Zhong’s $40,000 grant will help support travel along with teaching-release time to work in another institute for further developing/expanding his mid-career stage research.
 
“The award is prestigious and not many people in the natural sciences receive it,” Zhong said. “The great thing is that it will allow me to work and learn in any another institute for six to eight months to expand my research scope or open new research directions in the near future.”    
 
Zhong received a BS in laser physics from Huazhong University of Science and Technology (China) and PhD in chemistry from the California Institute of Technology (Caltech).
 
He received Caltech’s Herbert Newby McCoy Award and the Milton and Francis Clauser Doctoral Prize for his doctoral work. He continued postdoctoral research in the same group, focusing on protein dynamics.
 
Zhong came to Ohio State in 2002. He has been named a Packard Fellow, Sloan Fellow, and Camille Dreyfus Teacher-Scholar. He holds a named professorship in physics and is a recipient of the NSF CAREER award.
 
Zhong’s research interests include biomolecular interactions and ultrafast protein dynamics.
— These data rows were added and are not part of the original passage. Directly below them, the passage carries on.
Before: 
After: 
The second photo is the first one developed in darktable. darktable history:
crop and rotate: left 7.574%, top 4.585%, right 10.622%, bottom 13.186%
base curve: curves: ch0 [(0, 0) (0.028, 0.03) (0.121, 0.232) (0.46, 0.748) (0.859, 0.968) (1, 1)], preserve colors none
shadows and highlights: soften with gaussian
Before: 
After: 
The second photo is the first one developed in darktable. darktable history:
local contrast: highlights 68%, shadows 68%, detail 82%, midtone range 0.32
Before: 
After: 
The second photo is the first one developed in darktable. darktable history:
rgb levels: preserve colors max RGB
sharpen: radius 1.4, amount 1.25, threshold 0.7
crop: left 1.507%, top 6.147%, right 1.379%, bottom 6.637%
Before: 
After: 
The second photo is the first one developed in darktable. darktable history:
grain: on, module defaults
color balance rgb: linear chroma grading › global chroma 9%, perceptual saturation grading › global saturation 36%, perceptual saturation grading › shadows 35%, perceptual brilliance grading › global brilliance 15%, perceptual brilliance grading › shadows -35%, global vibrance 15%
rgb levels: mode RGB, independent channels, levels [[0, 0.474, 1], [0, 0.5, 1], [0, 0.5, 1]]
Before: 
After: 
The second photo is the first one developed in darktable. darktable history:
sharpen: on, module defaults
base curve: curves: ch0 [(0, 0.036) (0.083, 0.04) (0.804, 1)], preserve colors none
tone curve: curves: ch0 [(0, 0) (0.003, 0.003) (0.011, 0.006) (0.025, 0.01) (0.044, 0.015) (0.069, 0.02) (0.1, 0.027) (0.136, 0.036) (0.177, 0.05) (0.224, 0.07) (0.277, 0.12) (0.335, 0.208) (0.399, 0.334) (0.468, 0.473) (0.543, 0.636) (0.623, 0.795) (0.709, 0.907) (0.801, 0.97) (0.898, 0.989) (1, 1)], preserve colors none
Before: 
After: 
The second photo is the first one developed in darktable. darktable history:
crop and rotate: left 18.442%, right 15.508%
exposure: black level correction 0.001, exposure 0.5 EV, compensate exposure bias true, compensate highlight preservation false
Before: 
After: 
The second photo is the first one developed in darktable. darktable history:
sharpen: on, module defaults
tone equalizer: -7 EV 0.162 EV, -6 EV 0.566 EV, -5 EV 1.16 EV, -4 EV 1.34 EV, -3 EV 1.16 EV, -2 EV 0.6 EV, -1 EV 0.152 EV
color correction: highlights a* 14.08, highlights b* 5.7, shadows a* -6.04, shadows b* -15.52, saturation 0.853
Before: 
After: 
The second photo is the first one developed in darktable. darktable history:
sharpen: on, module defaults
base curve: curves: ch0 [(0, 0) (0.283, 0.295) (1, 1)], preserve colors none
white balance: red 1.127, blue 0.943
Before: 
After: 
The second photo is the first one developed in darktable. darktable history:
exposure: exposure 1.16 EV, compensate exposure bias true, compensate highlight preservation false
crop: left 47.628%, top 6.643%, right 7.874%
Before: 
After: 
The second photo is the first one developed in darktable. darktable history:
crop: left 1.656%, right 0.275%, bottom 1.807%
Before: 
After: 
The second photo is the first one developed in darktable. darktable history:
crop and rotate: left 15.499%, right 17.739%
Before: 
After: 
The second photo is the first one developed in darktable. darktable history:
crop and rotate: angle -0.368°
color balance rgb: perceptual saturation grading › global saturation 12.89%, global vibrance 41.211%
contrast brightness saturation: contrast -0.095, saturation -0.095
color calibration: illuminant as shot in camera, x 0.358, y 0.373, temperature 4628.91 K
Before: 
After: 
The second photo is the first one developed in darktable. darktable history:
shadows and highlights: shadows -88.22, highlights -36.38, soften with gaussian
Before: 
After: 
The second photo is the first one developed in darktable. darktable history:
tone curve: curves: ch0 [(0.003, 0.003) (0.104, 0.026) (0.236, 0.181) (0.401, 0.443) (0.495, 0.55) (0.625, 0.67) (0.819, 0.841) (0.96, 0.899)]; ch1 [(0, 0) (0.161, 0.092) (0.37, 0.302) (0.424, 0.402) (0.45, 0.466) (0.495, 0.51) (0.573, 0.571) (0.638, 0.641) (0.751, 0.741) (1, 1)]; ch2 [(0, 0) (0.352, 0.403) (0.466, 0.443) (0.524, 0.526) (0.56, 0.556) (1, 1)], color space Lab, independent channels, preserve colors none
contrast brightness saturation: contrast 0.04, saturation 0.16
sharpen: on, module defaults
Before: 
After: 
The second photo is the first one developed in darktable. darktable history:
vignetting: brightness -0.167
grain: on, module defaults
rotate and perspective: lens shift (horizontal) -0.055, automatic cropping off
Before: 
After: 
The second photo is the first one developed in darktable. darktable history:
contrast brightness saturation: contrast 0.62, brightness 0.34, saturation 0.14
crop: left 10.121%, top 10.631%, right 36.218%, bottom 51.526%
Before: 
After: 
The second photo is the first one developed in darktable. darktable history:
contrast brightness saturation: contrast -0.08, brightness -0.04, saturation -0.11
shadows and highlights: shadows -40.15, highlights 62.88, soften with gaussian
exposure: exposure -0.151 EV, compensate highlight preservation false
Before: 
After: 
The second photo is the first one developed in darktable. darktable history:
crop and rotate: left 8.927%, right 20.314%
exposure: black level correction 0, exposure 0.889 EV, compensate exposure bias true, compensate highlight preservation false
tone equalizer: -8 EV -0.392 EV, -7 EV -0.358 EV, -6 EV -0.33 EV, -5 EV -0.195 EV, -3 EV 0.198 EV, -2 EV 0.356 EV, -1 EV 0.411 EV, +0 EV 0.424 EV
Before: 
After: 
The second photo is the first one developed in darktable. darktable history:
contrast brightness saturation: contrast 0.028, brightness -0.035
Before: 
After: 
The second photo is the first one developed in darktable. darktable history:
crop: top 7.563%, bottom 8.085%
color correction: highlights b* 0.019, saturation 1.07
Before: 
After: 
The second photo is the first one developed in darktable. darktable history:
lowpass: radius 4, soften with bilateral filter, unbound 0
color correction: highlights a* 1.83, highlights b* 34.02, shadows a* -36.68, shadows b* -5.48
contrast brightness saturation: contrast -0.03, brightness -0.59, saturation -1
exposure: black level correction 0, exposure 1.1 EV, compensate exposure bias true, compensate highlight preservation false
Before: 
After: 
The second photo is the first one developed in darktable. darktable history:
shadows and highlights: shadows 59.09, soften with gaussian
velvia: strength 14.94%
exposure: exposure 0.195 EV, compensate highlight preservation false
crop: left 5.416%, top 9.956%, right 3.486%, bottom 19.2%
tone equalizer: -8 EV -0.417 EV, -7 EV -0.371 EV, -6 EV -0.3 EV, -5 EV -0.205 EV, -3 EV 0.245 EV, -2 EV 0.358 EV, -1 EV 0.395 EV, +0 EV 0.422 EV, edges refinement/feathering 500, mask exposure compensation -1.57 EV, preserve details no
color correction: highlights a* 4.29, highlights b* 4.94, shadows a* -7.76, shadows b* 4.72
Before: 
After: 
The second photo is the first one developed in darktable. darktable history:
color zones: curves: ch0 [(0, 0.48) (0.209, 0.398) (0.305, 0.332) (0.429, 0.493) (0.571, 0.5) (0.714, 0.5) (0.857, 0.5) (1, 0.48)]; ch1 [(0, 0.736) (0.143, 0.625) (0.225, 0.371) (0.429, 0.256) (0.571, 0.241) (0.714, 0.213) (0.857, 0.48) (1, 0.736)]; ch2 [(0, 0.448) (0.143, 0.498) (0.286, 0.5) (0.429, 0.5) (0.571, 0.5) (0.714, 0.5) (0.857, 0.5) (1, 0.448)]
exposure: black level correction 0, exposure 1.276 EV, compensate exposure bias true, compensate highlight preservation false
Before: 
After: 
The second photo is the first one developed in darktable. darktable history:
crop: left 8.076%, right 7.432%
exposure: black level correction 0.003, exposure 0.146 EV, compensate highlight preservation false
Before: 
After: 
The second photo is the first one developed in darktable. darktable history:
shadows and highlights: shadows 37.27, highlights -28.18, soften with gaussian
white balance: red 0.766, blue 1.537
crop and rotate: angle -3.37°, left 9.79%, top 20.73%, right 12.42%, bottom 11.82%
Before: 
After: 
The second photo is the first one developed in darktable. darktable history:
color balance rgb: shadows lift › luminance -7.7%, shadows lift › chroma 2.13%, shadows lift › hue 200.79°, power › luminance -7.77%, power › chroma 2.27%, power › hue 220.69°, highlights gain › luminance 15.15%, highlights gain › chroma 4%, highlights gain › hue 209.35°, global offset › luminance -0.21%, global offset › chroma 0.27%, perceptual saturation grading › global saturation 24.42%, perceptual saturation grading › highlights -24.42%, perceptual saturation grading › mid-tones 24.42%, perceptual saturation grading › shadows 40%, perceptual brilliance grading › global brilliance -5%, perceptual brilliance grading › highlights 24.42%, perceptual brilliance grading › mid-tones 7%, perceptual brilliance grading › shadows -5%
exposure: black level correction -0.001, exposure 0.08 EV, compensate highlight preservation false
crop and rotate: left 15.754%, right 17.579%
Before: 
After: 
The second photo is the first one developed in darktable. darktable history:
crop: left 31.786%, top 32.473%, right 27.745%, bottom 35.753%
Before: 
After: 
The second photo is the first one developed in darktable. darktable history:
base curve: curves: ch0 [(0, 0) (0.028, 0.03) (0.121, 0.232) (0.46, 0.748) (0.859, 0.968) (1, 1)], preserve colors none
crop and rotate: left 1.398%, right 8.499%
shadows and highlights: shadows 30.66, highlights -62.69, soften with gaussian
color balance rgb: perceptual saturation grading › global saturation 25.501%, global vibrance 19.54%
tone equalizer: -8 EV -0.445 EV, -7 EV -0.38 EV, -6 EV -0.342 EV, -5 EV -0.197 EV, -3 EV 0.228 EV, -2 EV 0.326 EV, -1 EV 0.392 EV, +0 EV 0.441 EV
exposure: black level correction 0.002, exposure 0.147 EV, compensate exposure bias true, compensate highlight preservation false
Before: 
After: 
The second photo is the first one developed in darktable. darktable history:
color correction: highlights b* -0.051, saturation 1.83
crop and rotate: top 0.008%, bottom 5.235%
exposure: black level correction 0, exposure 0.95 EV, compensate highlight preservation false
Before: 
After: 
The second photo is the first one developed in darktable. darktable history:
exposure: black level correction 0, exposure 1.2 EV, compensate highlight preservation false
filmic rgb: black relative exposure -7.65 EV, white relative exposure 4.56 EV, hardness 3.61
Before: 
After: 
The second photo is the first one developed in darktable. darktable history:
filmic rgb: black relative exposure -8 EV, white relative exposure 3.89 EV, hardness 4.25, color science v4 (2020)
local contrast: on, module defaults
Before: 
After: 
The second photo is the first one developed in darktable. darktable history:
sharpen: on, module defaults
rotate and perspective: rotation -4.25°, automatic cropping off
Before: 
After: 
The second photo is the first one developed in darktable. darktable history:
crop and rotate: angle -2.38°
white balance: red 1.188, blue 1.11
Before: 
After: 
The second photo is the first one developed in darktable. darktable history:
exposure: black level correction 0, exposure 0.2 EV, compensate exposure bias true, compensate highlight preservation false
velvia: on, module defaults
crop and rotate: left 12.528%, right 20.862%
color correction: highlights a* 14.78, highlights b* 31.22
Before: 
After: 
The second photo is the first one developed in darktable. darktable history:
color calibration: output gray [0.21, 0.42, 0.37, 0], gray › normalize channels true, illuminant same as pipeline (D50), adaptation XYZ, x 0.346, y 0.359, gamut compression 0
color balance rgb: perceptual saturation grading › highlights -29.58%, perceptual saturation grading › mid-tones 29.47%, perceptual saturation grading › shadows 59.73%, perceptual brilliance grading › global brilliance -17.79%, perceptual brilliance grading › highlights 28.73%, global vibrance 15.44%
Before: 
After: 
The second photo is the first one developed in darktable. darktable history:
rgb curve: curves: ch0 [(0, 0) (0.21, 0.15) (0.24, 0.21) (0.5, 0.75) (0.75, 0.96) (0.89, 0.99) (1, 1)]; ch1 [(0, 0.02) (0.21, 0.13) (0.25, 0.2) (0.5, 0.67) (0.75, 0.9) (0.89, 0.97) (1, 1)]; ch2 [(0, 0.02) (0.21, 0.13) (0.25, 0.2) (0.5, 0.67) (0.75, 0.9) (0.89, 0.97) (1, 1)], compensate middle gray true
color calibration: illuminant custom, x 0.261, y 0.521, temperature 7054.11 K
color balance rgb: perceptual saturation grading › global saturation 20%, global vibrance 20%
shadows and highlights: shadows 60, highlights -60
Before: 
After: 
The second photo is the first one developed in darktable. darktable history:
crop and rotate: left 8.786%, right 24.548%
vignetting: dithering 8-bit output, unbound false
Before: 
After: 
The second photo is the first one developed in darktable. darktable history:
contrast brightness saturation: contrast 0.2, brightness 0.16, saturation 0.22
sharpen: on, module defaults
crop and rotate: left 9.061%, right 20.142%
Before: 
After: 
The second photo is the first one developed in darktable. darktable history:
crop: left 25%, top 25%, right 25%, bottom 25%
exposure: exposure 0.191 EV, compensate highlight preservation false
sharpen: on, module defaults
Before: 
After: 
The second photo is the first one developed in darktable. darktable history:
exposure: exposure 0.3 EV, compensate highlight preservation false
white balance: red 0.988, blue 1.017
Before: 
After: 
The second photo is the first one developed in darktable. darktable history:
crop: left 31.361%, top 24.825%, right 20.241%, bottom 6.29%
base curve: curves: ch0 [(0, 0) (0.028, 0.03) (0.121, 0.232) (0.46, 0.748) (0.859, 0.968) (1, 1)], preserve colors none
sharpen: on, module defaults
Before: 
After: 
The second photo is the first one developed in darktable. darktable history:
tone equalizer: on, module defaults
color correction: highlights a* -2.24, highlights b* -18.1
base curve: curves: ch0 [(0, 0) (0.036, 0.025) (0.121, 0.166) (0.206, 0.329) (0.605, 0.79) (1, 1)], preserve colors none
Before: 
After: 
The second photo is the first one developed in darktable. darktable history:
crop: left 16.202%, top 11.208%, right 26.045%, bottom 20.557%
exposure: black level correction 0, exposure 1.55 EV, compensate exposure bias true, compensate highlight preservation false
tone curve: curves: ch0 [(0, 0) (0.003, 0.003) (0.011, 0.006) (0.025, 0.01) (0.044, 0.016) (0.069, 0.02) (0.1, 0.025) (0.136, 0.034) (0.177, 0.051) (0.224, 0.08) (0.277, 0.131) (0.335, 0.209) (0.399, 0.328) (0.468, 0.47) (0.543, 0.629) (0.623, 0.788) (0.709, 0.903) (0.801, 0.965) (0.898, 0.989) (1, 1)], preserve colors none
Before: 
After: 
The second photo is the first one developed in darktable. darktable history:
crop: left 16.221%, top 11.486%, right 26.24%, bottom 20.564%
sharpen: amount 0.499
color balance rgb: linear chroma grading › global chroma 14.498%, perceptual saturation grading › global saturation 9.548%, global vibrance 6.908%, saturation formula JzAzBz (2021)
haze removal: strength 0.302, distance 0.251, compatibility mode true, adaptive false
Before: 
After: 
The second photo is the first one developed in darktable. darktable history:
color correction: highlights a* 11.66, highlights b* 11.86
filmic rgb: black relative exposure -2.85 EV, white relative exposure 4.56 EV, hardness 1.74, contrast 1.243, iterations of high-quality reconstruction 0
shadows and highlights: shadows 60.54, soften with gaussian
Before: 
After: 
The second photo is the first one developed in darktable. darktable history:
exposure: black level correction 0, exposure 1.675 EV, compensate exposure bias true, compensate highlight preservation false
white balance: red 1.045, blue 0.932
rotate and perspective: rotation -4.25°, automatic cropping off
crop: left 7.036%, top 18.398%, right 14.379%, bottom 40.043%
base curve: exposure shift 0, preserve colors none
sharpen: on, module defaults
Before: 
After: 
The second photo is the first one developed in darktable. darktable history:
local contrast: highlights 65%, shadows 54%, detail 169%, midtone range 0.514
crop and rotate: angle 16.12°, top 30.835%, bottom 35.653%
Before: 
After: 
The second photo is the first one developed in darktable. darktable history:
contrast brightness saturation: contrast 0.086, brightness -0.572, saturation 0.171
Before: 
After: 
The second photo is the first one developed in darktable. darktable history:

Research in his lab is directed towards understanding the nature of elementary processes in biological systems.
 
“We relate dynamics and structures to functions at the most fundamental level with state-of-the-art femtosecond lasers and molecular biology methods,” Zhong said.
 
“Our laboratory ultimately will have the capability of time resolution from femtosecond to millisecond (second); biological systems can be prepared and studied at the single molecule level.”